Assentamentos da Reforma Agrária são alvo de madeireiras no Pará

Ambientalistas denunciaram o Instituto Nacional de Colonização e Reforma Agrária (Incra) por facilitar a atuação de empresas madeireiras em áreas de assentamentos rurais na região de Santarém, no Pará. Levantamentos de campo e documentos comprovam que o órgão estimula o estabelecimento de parcerias entre madeireiras e supostas associações de assentados, em um esquema que prejudica a floresta amazônica e milhares de famílias de trabalhadores rurais sem-terra. Isso levou o Ministério Público Federal no Pará a pedir o cancelamento de 99 assentamentos criados na região em 2005 e 2006. A denúncia foi transmitida neste domingo pelo Fantástico, programa da Rede Globo de Televisão.

A investigação, realizada nos últimos oito meses, mostra que o Incra continua destinando áreas florestadas para reforma agrária, em vez de criar assentamentos em áreas griladas e já desmatadas. Segundo o estudo, o órgão federal desrespeitou normas e acelerou a criação de dezenas de assentamentos nas áreas mais ricas em recursos madeireiros, atendendo aos interesses das empresas madeireiras.

O Greenpeace teve acesso a contratos e atas de reunião de associações de assentados, que revelam detalhes de como funciona essa parceria, batizada de “PPP”, ou “Parceria Público-Privada”. As empresas madeireiras assumem parte das obrigações na implementação dos assentamentos – como a construção de estradas e escolas – que, por lei, seriam tarefas do Incra. Em troca, ficam com o direito de explorar a madeira da área. Os acordos também ajudam o Incra a ‘inflacionar’ o número total de famílias supostamente assentadas em 2006. Das 136 mil famílias assentadas no ano passado, 25% estão na região de Santarém.

As irregularidades vão desde a existência de assentamentos-fantasma (que existem no papel, mas não contam com nenhum morador) até a escolha das áreas para criação dos assentamentos. Segundo depoimento de madeireiros à CPI da Biopirataria em 2006, as empresas chegaram, inclusive, a determinar onde os assentamentos deveriam ser criados, escolhendo as áreas com mais disponibilidade de madeira de valor comercial.
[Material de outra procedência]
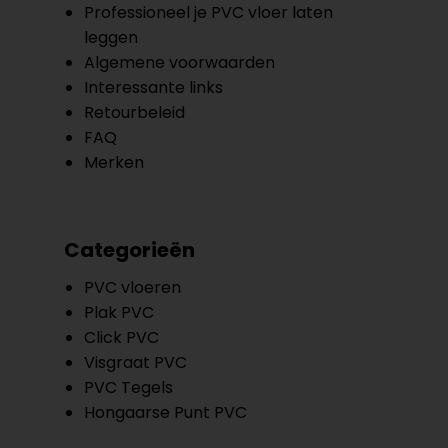
Professioneel je PVC vloer laten
leggen
Algemene voorwaarden
Interessante links
Retourbeleid
FAQ
Merken
Categorieën
PVC vloeren
Plak PVC
Click PVC
Visgraat PVC
PVC Tegels
Hongaarse Punt PVC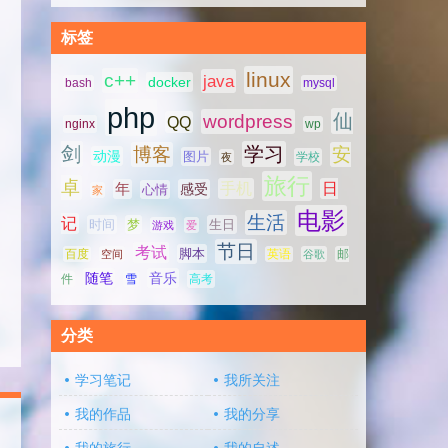
标签
linux
c++
java
docker
bash
mysql
php
仙
wordpress
QQ
nginx
wp
剑
学习
博客
安
动漫
图片
学校
夜
旅行
卓
手机
日
年
感受
心情
家
电影
生活
记
时间
梦
生日
游戏
爱
节日
考试
脚本
百度
空间
英语
谷歌
邮
随笔
音乐
高考
件
雪
分类
学习笔记
我所关注
我的作品
我的分享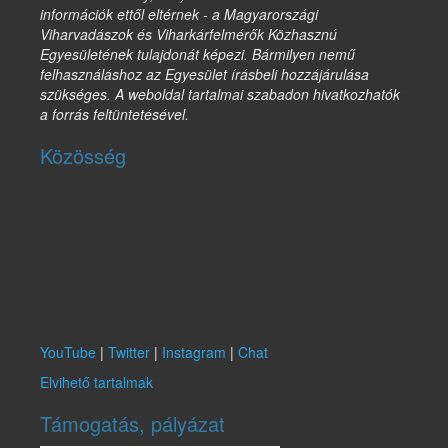
információk ettől eltérnek - a Magyarországi
Viharvadászok és Viharkárfelmérők Közhasznú
Egyesületének tulajdonát képezi. Bármilyen nemű
felhasználáshoz az Egyesület írásbeli hozzájárulása
szükséges. A weboldal tartalmai szabadon hivatkozhatók
a forrás feltüntetésével.
Közösség
YouTube
|
Twitter
|
Instagram
|
Chat
Elvihető tartalmak
Támogatás, pályázat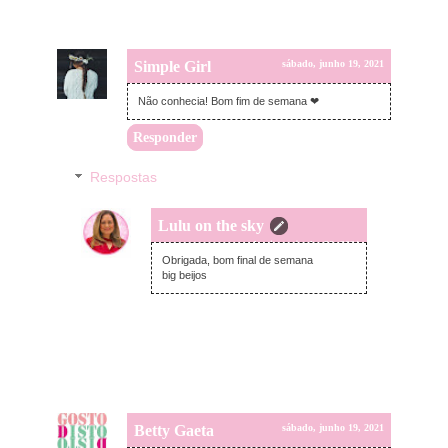
Simple Girl
sábado, junho 19, 2021
Não conhecia! Bom fim de semana ❤
Responder
Respostas
Lulu on the sky
domingo, junho 20, 2021
Obrigada, bom final de semana
big beijos
Betty Gaeta
sábado, junho 19, 2021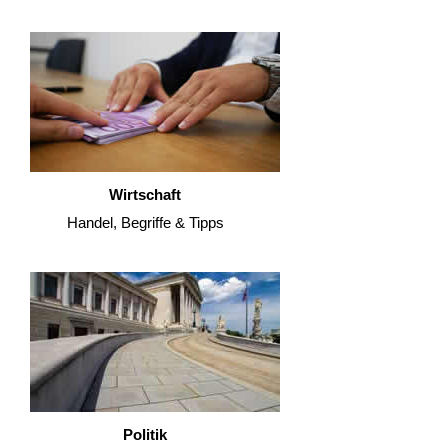
Wirtschaft
Handel, Begriffe & Tipps
Politik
“Enquanto o governo brasileiro celebra a queda no índice de desmatamento, agentes deste mesmo governo colocam um funcionamento uma máquina de assentamentos feitos em estranha parceria com madeireiros para, com o verniz da reforma agrária e de justiça social, garantir a oferta de madeira ao mercado”, disse André Muggiati, da campanha Amazônia do Greenpeace. “Em vez de investir nos assentamentos de forma a garantir o uso sustentável dos recursos naturais, por meio de planos de manejo comunitário, com assistência técnica, o Incra prefere aceitar a relação de dependência dos assentados com as madeireiras, em troca das benfeitorias que o próprio instituto deveria estar fazendo”.

Historicamente, a exploração predatória de madeira tem aberto as portas da devastação da floresta. A Amazônia brasileira perdeu mais de 700 mil quilômetros quadrados de sua cobertura florestal nas últimas quatro décadas. O desmatamento e as queimadas são a principal contribuição brasileira ao aquecimento global. Por causa do desmatamento, o Brasil é o quarto maior emissor mundial de gases que provocam o efeito estufa.

Os acordos entre madeireiros e associações de assentados, com o conhecimento e aprovação do Incra, configuram uma parceria onde quase todo mundo ganha. O Incra ganha o “cumprimento” das metas nacionais de Reforma Agrária. Os madeireiros ganham o lucro da venda da madeira retirada da área de assentamento. Os “assentados” são enganados com a expectativa de um dia ficarem com a terra. Nesse jogo, quem perde mais são a floresta e o clima do planeta.